# new smoker



## fishbowl365 (Mar 9, 2005)

here are some pics of my new smoker and the first smoked ribs.


----------



## Farmer Jim (May 21, 2004)

Man, those came out beautiful. I need a little understanding though. There is a fire box on the end of the smoke chamber, so what is the butane tank for?


----------



## 24Buds (Dec 5, 2008)

I sure hope you have shorts on! sweet pit!


----------



## fishbowl365 (Mar 9, 2005)

my brother retro fit some burners in the chamber so i can use it as a gas grill also....yes to the shorts. i wear them year round.


----------



## WestEndAngler (Jan 30, 2007)

That's a perfect size, mind me asking what kind... Looks to be something similar I saw at Academy yesterday.


----------



## drfishalot (Sep 9, 2004)

thats dedication right there. I figured the gas tank was some kind of toe warmer


----------



## fishbowl365 (Mar 9, 2005)

oklahoma joes from academy


----------



## Slimshady (Jan 11, 2005)

Picked up the same pit a few weeks ago for our fish camp. Also did minor welding with the legs and loose items. Its pretty solid now. Those ribs look really good and have a perfect crust. Did you wrap them after smoking or leave open while cooking?


----------



## fishbowl365 (Mar 9, 2005)

wrapped them for about an hour after about three hours smoke then let them rest about 45 minutes before plating. ditto on the legs and loose things, all got welded. planning on raising it up a bit too.


----------



## BlueWaveCapt (Jan 8, 2007)

I was just looking at this pit a few minutes ago at Academy. I liked it...except for it being so short. Why would they do that? I don't want to go home and re-build the legs, weld up loose parts, etc... so I'm going to look at buying something else.


----------



## Slimshady (Jan 11, 2005)

BlueWaveCapt said:


> I was just looking at this pit a few minutes ago at Academy. I liked it...except for it being so short. Why would they do that? I don't want to go home and re-build the legs, weld up loose parts, etc... so I'm going to look at buying something else.
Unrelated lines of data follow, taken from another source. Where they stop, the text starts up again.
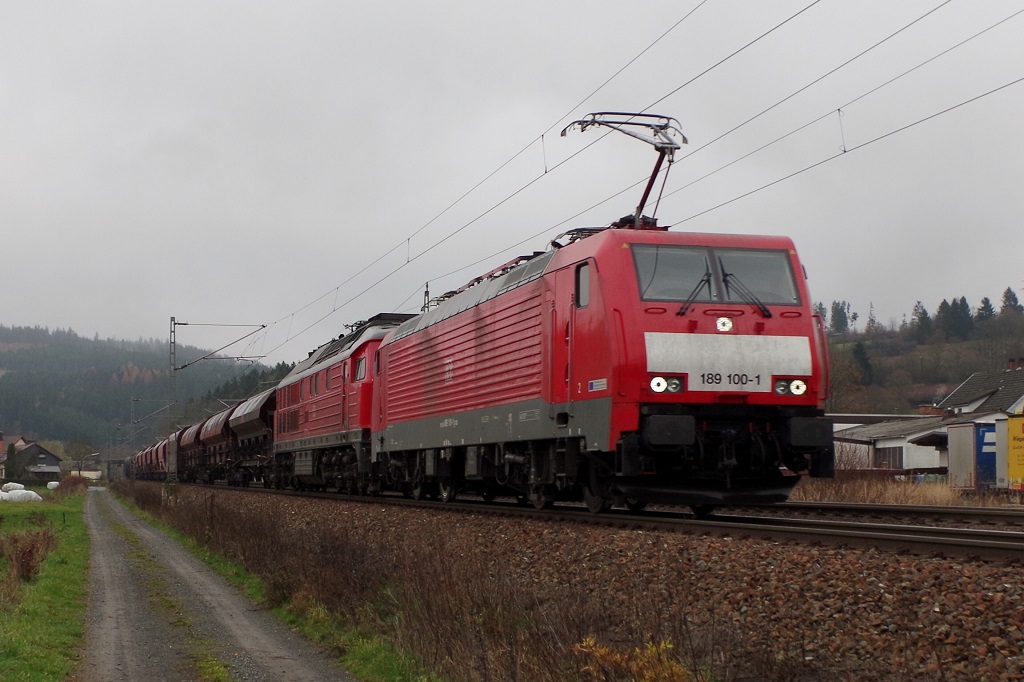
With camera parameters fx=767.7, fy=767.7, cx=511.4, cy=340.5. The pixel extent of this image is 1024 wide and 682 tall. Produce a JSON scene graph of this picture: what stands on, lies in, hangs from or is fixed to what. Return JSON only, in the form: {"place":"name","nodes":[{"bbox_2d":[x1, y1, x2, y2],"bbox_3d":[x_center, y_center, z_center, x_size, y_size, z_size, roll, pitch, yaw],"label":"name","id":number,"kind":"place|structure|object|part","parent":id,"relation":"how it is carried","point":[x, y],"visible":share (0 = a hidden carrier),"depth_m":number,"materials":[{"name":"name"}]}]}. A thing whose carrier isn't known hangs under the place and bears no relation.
{"place":"outdoors","nodes":[
{"label":"outdoors","id":0,"kind":"place"},
{"bbox_2d":[2,438,64,483],"label":"house","id":1,"kind":"structure","parent":0,"point":[31,448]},
{"bbox_2d":[0,490,90,681],"label":"grass verge","id":2,"kind":"structure","parent":0,"point":[67,567],"materials":[{"name":"green plant"}]},
{"bbox_2d":[1,482,24,492],"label":"hay bale","id":3,"kind":"object","parent":2,"relation":"on","point":[15,486],"visible":0.78,"depth_m":60.85,"materials":[{"name":"white plastic"}]},
{"bbox_2d":[1,488,42,502],"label":"hay bale","id":4,"kind":"object","parent":2,"relation":"on","point":[29,492],"visible":0.93,"depth_m":44.15,"materials":[{"name":"white plastic"}]},
{"bbox_2d":[1,527,55,586],"bbox_3d":[-7.968,3.482,12.518,1.264,0.888,1.924,2,-7,-17],"label":"shrub","id":5,"kind":"object","parent":2,"relation":"on","point":[29,571],"visible":0.91,"depth_m":12.38,"materials":[{"name":"brown plant"}]},
{"bbox_2d":[46,481,59,489],"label":"hay bale","id":6,"kind":"object","parent":2,"relation":"on","point":[53,486],"visible":0.88,"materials":[{"name":"white plastic"}]},
{"bbox_2d":[57,474,89,495],"bbox_3d":[-35.215,11.654,61.631,2.507,1.739,4.870,2,-7,-17],"label":"shrub","id":7,"kind":"object","parent":2,"relation":"on","point":[75,484],"visible":0.79,"depth_m":60.62,"materials":[{"name":"plant"}]},
{"bbox_2d":[0,323,275,454],"label":"forested hill","id":8,"kind":"structure","parent":0,"point":[93,362],"materials":[{"name":"green plant"}]},
{"bbox_2d":[72,488,354,681],"label":"gravel path","id":9,"kind":"structure","parent":0,"point":[305,671],"materials":[{"name":"grey gravel"}]},
{"bbox_2d":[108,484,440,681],"label":"grass verge","id":10,"kind":"structure","parent":0,"point":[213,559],"materials":[{"name":"green plant"}]},
{"bbox_2d":[0,0,1023,365],"label":"sky","id":11,"kind":"structure","parent":0,"point":[307,2],"materials":[{"name":"grey"}]},
{"bbox_2d":[831,413,955,475],"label":"low building","id":12,"kind":"structure","parent":0,"point":[934,464],"materials":[{"name":"white paint"}]},
{"bbox_2d":[876,446,904,469],"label":"window","id":13,"kind":"structure","parent":12,"relation":"in","point":[892,458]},
{"bbox_2d":[784,472,1005,507],"label":"dry grass","id":14,"kind":"structure","parent":0,"point":[894,502],"materials":[{"name":"beige plant"}]},
{"bbox_2d":[816,292,1023,416],"label":"wooded hill","id":15,"kind":"structure","parent":0,"point":[950,382],"materials":[{"name":"green plant"}]},
{"bbox_2d":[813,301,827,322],"label":"tree","id":16,"kind":"object","parent":15,"relation":"on","point":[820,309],"visible":0.26,"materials":[{"name":"plant"}]},
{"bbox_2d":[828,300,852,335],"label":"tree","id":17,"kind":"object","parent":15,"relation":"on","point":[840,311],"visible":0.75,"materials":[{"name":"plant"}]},
{"bbox_2d":[852,340,874,385],"label":"tree","id":18,"kind":"object","parent":15,"relation":"on","point":[858,350],"visible":0.77,"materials":[{"name":"plant"}]},
{"bbox_2d":[865,303,877,334],"label":"tree","id":19,"kind":"object","parent":15,"relation":"on","point":[872,321],"visible":0.77,"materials":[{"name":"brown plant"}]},
{"bbox_2d":[909,301,931,339],"label":"tree","id":20,"kind":"object","parent":15,"relation":"on","point":[922,319],"visible":0.79,"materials":[{"name":"plant"}]},
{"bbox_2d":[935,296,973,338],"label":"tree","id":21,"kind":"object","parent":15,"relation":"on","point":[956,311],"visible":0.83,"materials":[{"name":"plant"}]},
{"bbox_2d":[975,296,995,323],"label":"tree","id":22,"kind":"object","parent":15,"relation":"on","point":[986,305],"visible":0.48,"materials":[{"name":"plant"}]},
{"bbox_2d":[999,287,1022,316],"label":"tree","id":23,"kind":"object","parent":15,"relation":"on","point":[1014,301],"visible":0.52,"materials":[{"name":"plant"}]},
{"bbox_2d":[937,357,1023,420],"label":"house","id":24,"kind":"structure","parent":0,"point":[966,384],"materials":[{"name":"grey tile"}]},
{"bbox_2d":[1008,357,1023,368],"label":"chimney","id":25,"kind":"object","parent":24,"relation":"on","point":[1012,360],"visible":0.65,"depth_m":55.11,"materials":[{"name":"red brick"}]},
{"label":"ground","id":26,"kind":"structure","parent":0},
{"bbox_2d":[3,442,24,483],"label":"tree","id":27,"kind":"object","parent":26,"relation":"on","point":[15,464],"visible":0.79,"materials":[{"name":"green plant"}]},
{"bbox_2d":[64,438,96,475],"label":"tree","id":28,"kind":"object","parent":26,"relation":"on","point":[81,452],"visible":0.84,"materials":[{"name":"brown plant"}]},
{"bbox_2d":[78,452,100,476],"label":"street lamp","id":29,"kind":"object","parent":26,"relation":"on","point":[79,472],"visible":0.86,"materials":[{"name":"grey metal"}]},
{"bbox_2d":[422,283,430,312],"bbox_3d":[-4.244,0.826,37.763,0.420,7.419,0.673,2,-7,-17],"label":"pole","id":30,"kind":"object","parent":26,"relation":"on","point":[425,293],"visible":0.26,"depth_m":38.02,"materials":[{"name":"metal"}]},
{"bbox_2d":[120,484,1023,681],"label":"gravel bed","id":31,"kind":"object","parent":26,"relation":"on","point":[974,569],"visible":0.61,"depth_m":7.32,"materials":[{"name":"brown gravel"}]},
{"bbox_2d":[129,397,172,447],"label":"catenary pole","id":32,"kind":"object","parent":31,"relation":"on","point":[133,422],"visible":0.67,"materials":[{"name":"grey metal"}]},
{"bbox_2d":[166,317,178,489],"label":"catenary mast","id":33,"kind":"object","parent":31,"relation":"on","point":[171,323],"visible":0.85,"depth_m":37.50,"materials":[{"name":"grey metal"}]},
{"bbox_2d":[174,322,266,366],"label":"catenary arm","id":34,"kind":"object","parent":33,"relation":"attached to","point":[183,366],"visible":0.96,"depth_m":37.75},
{"bbox_2d":[227,1,842,364],"bbox_3d":[-0.375,-3.435,23.203,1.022,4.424,42.633,2,-7,-17],"label":"overhead wire","id":35,"kind":"object","parent":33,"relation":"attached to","point":[546,171],"visible":0.95,"depth_m":13.55,"materials":[{"name":"black metal"}]},
{"bbox_2d":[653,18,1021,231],"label":"overhead wire","id":36,"kind":"object","parent":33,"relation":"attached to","point":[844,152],"visible":0.89,"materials":[{"name":"black metal"}]},
{"bbox_2d":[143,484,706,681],"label":"dry brush","id":37,"kind":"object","parent":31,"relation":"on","point":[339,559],"visible":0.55,"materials":[{"name":"brown plant"}]},
{"bbox_2d":[149,480,1023,562],"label":"railway track","id":38,"kind":"structure","parent":31,"relation":"on","point":[754,525],"depth_m":10.84,"materials":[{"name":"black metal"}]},
{"bbox_2d":[127,451,143,478],"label":"freight wagon","id":39,"kind":"object","parent":38,"relation":"on","point":[135,468],"visible":0.3,"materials":[{"name":"red metal"}]},
{"bbox_2d":[153,438,170,478],"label":"freight wagon","id":40,"kind":"object","parent":38,"relation":"on","point":[163,466],"visible":0.34,"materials":[{"name":"red metal"}]},
{"bbox_2d":[176,421,203,483],"bbox_3d":[-23.075,8.611,58.036,3.378,4.397,11.379,2,-7,-17],"label":"freight wagon","id":41,"kind":"object","parent":38,"relation":"on","point":[185,448],"visible":0.37,"depth_m":57.03,"materials":[{"name":"brown metal"}]},
{"bbox_2d":[196,406,237,485],"bbox_3d":[-17.871,6.928,49.866,3.666,4.743,12.759,2,-7,-17],"label":"freight wagon","id":42,"kind":"object","parent":38,"relation":"on","point":[217,438],"visible":0.46,"depth_m":48.57,"materials":[{"name":"brown metal"}]},
{"bbox_2d":[226,389,277,486],"bbox_3d":[-12.445,5.238,40.278,3.449,4.799,12.856,2,-7,-17],"label":"freight wagon","id":43,"kind":"object","parent":38,"relation":"on","point":[241,434],"visible":0.52,"depth_m":38.94,"materials":[{"name":"brown metal"}]},
{"bbox_2d":[270,313,416,493],"bbox_3d":[-5.697,2.530,28.444,3.823,5.680,18.108,2,-7,-17],"label":"locomotive","id":44,"kind":"object","parent":38,"relation":"on","point":[311,414],"visible":0.51,"depth_m":25.26,"materials":[{"name":"red metal"}]},
{"bbox_2d":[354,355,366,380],"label":"window","id":45,"kind":"structure","parent":44,"relation":"in","point":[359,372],"depth_m":22.73,"materials":[{"name":"glass"}]},
{"bbox_2d":[376,222,835,513],"bbox_3d":[0.750,0.760,15.797,3.741,4.649,14.562,2,-7,-17],"label":"locomotive","id":46,"kind":"object","parent":38,"relation":"on","point":[760,331],"visible":0.9,"depth_m":10.85,"materials":[{"name":"red metal"}]},
{"bbox_2d":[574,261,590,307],"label":"side window","id":47,"kind":"structure","parent":46,"relation":"in","point":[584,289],"depth_m":11.78,"materials":[{"name":"black glass"}]},
{"bbox_2d":[559,110,688,233],"bbox_3d":[2.000,-2.684,13.349,2.179,2.572,2.121,0,-7,-1],"label":"pantograph","id":48,"kind":"object","parent":46,"relation":"on","point":[652,181],"visible":0.67,"depth_m":13.15,"materials":[{"name":"metal"}]},
{"bbox_2d":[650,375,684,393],"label":"headlight","id":49,"kind":"object","parent":46,"relation":"attached to","point":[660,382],"visible":0.78,"depth_m":10.68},
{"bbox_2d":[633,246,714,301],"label":"windshield","id":50,"kind":"object","parent":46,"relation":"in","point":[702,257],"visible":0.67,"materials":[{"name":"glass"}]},
{"bbox_2d":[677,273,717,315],"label":"windshield wiper","id":51,"kind":"object","parent":46,"relation":"attached to","point":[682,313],"visible":0.86,"depth_m":10.62,"materials":[{"name":"black metal"}]},
{"bbox_2d":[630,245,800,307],"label":"windshield","id":52,"kind":"object","parent":46,"relation":"in","point":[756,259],"visible":0.66,"depth_m":11.16,"materials":[{"name":"glass"}]},
{"bbox_2d":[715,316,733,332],"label":"headlight","id":53,"kind":"object","parent":46,"relation":"attached to","point":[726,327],"visible":0.96,"depth_m":10.28,"materials":[{"name":"white glass"}]},
{"label":"wiper","id":54,"kind":"part","parent":46,"relation":"part of","materials":[{"name":"black metal"}]},
{"bbox_2d":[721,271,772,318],"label":"windshield wiper","id":55,"kind":"object","parent":46,"relation":"attached to","point":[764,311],"visible":0.92,"depth_m":11.13,"materials":[{"name":"black metal"}]},
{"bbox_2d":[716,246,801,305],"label":"windshield","id":56,"kind":"object","parent":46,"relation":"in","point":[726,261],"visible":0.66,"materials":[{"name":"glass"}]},
{"bbox_2d":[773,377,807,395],"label":"headlight","id":57,"kind":"object","parent":46,"relation":"attached to","point":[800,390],"visible":0.83,"depth_m":10.26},
{"bbox_2d":[572,637,694,681],"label":"yellow shrub","id":58,"kind":"object","parent":31,"relation":"on","point":[618,657],"visible":0.91,"depth_m":4.67,"materials":[{"name":"plant"}]},
{"bbox_2d":[766,500,1023,530],"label":"railway track","id":59,"kind":"structure","parent":31,"relation":"on","point":[960,513],"depth_m":13.84,"materials":[{"name":"metal"}]},
{"bbox_2d":[947,419,1003,489],"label":"truck trailer","id":60,"kind":"object","parent":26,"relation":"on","point":[970,426],"visible":0.61,"depth_m":30.94,"materials":[{"name":"metal"}]},
{"bbox_2d":[1005,412,1023,490],"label":"yellow container","id":61,"kind":"object","parent":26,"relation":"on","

Price and the fact its made in China. Average persons height is like 5'1".


----------



## Cartman (Jun 18, 2008)

I'm pretty sure the legs are telescoping. Just pull em out and tighten up the bolt. They had to have built them that way, unless their target base were Hobbits.


----------



## REELING 65 (Aug 18, 2009)

Nice custom pit. 
Those rib's look good!!!:texasflag


----------



## jdot7749 (Dec 1, 2008)

Only thing ugly in those pics is the cook.


----------



## fishbowl365 (Mar 9, 2005)

Only thing ugly in those pics is the cook


> PLEASE!real nice fellow though!


----------